En este mundo lleno de malismo, oscuridad, pesadumbre y existencia absorbida por el trámite, procurarnos la fantasía me parece un ejercicio de salvación
El contacto con D. fue, sin embargo, suave. Dije en alto que qué pena que al final me había dado pereza llevar también una manta y, antes de cerrar la última a, ya me había ofrecido compartir la suya y ponernos juntas. Me alegré tanto —como siempre que uno dobla las rejas de ese false friend llamado rutina— de haber ido, que mi cansancio y mis pendientes nunca atravesaron los muros de ese patio centenario.

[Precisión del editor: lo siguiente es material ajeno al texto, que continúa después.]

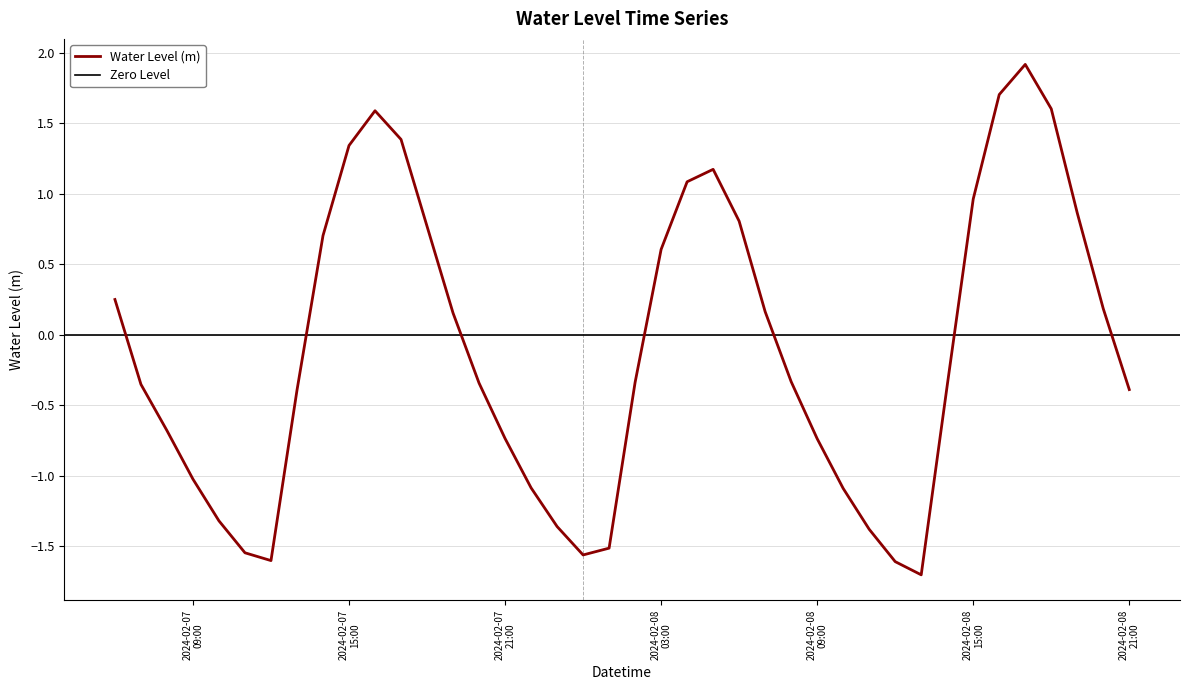

What is the highest value of the Water Level (m) series?

1.9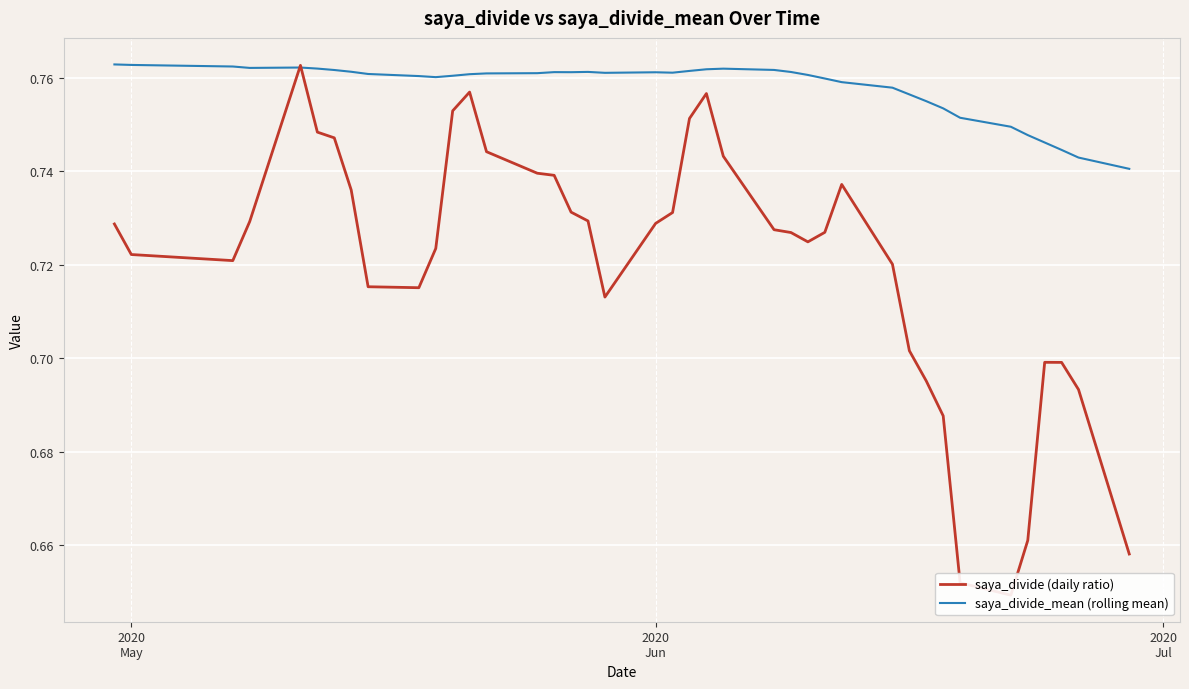

Does the chart display data point markers on the line(s)?

No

Al terminar, los actores entregaban un sobre abultado sólo a quienes se comprometieran a continuar la experiencia el domingo a las 7:30 de la mañana en sus cuartos de baño. Yo pedí uno porque tendría que volver a nacer para ser capaz de renunciar a una posibilidad del Elige tu aventura. Luego verbalizé lo obvio: en el baño “grande” de mi pisito español no cabe una esterilla estirada en ninguna dirección o montaje. A ver cómo lo hacía.

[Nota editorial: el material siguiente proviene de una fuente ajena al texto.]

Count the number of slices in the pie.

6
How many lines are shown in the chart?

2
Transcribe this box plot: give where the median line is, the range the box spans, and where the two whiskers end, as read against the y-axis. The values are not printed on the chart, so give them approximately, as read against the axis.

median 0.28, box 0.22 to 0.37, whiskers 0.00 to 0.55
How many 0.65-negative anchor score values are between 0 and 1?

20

El domingo estaba puntual en ese espacio que sólo habito en automático: ya ni siquiera hay bañera, todo en esa estancia es un trámite de higiene o supervivencia. Todo era. Ese amanecer, el baño “grande” de mi pisito español cobró nuevas dimensiones. La propuesta, dirigida por una voz llamada Clotaldo al que había que ir avisando, requería sentarse en diferentes lugares. Ese baño amorfo sin ventana y con ducha lindante al ascensor era, de repente, algo que podía apreciar. Un lugar donde estar. Un lugar donde subirse a un retrete y lanzar desde allí un soldadito en paracaídas. ¡Qué divertido es subirse a una taza y tratar de que dure el vuelo de un precario soldadito en paracaídas! Si usted lee esto en un día con ánimo turbio le animo a que se suba en el inodoro más cercano e intente hacer volar algo que sostenga un poco la caída. Estoy segura de que también le será imposible hacerlo sólo una vez. Yo terminé —por instrucción de Clotaldo— escribiéndole una carta al futuro, es decir, a mi hijo, apoyada en ese váter revelado de repente como otra mesa posible e incluso cómoda. Las sensaciones de ese amanecer lleno de juego en el baño “grande” de mi pisito español me han acompañado toda la semana. Mi baño ya no es un mero lugar burocrático, mi baño ahora tiene cierta magia. En este mundo lleno de malismo, oscuridad, pesadumbre y existencia absorbida por el trámite, procurarnos la fantasía me parece un ejercicio de salvación: lanzarnos nuestro propio soldadito en paracaídas que nos rescate.